Skills demand not abating for resources industry, with 24,000 new workers required
Australia’s resources and energy industry will conservatively require an additional 24,000 workers by the end of 2027, according to new modelling released by the Australian Resources and Energy Employer Association
Resources and Energy Workforce Forecast: 2022-2027, released by AREEA today, breaks down the estimated labour required to operate new, expansion and restarted mining and oil and gas projects expected to enter production by December 2027.
The third annual edition in this series lists 107 projects as being either committed or advanced in feasibility and considered likely to proceed within the five-year period.
Coincidentally, the 24,000 forecasted new workforce demand is near identical to the January 2021 edition, however coming from a larger number of projects across a very different mix of commodities.
89 mining projects are included in the modelling, with coal (22) gold (21) and critical minerals (19) being the star performers. 18 oil and gas projects are also likely to proceed within the modelled period.
Demand is significantly frontloaded within the five-year period, with 69 projects requiring 15,000 new workers expected to come online by the end of 2024.
AREEA Chief Executive Steve Knott AM, said the industry would struggle to fulfill this new workforce demand without “creative solutions and a coordinated response”.
“While we will always celebrate the strength of the industry and the jobs and other benefits that come with increased project investment, given the significant skills shortages at present, many would look to these new workforce projections with some trepidation,” Mr Knott said.
“Our industry is battling the worst skills crisis in a generation.

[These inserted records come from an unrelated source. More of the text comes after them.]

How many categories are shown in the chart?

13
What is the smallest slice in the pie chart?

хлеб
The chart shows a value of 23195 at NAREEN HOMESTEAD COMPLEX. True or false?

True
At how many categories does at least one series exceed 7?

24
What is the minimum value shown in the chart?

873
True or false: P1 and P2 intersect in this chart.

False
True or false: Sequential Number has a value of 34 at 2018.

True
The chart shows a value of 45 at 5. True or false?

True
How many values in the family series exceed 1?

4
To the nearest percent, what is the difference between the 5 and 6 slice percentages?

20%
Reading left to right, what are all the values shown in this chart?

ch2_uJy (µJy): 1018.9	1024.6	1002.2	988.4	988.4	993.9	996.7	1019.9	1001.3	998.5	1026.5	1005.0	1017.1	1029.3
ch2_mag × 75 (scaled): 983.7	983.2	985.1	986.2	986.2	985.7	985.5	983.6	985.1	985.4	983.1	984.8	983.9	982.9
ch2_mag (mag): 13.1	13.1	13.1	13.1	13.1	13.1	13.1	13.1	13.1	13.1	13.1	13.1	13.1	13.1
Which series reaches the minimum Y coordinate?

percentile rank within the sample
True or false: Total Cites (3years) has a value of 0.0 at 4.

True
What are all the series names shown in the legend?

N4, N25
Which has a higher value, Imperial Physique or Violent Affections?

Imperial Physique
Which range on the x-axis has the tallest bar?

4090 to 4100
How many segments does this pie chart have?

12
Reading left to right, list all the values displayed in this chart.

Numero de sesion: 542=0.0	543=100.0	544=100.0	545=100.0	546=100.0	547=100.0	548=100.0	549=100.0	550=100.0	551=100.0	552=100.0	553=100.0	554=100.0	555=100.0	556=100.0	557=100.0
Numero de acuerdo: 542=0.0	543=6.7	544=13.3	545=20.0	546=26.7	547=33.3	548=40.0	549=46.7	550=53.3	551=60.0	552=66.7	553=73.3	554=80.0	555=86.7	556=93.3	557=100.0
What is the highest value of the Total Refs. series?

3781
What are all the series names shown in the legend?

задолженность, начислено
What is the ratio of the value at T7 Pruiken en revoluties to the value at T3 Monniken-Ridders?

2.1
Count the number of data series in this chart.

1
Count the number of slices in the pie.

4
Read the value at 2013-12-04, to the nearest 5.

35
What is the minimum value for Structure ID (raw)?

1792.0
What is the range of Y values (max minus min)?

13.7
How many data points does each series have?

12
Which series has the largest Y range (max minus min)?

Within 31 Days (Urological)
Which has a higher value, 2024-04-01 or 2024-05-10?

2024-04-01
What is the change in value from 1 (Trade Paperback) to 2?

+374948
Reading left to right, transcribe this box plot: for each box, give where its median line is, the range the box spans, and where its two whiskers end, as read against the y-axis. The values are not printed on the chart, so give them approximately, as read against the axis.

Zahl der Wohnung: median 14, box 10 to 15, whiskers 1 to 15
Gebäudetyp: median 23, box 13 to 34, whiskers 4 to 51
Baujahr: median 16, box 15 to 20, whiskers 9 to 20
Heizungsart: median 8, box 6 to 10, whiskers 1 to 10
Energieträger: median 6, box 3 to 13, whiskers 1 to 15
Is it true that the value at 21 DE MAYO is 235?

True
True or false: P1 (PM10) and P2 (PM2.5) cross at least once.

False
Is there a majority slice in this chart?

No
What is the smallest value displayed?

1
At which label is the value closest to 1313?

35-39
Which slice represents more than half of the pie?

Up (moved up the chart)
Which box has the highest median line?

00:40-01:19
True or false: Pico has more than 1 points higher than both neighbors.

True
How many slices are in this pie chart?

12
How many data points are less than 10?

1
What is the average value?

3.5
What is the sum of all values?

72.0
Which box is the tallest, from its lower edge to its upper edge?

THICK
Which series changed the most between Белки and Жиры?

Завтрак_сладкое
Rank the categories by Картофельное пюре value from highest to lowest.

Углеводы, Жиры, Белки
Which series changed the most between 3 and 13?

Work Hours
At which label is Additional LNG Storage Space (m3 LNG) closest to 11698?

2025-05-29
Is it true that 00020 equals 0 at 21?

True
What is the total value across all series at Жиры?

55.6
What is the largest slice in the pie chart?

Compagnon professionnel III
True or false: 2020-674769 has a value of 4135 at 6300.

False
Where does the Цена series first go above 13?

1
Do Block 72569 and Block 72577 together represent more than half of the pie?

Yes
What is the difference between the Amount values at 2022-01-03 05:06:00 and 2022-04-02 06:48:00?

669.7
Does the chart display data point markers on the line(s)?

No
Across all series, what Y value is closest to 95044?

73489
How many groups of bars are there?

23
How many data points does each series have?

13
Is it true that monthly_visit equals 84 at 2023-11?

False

This is threatening the continuity of existing operations, resulting in temporary or permanent production downgrades, and driving other workforce issues including historic levels of staff turnover.
“As of May 2022 the national resources sector directly employed more than 295,000 people, its highest ever recorded level. On these projections it will exceed the never-before-seen 300,000 mark sometime in 2023 and grow by another 8% to 2027.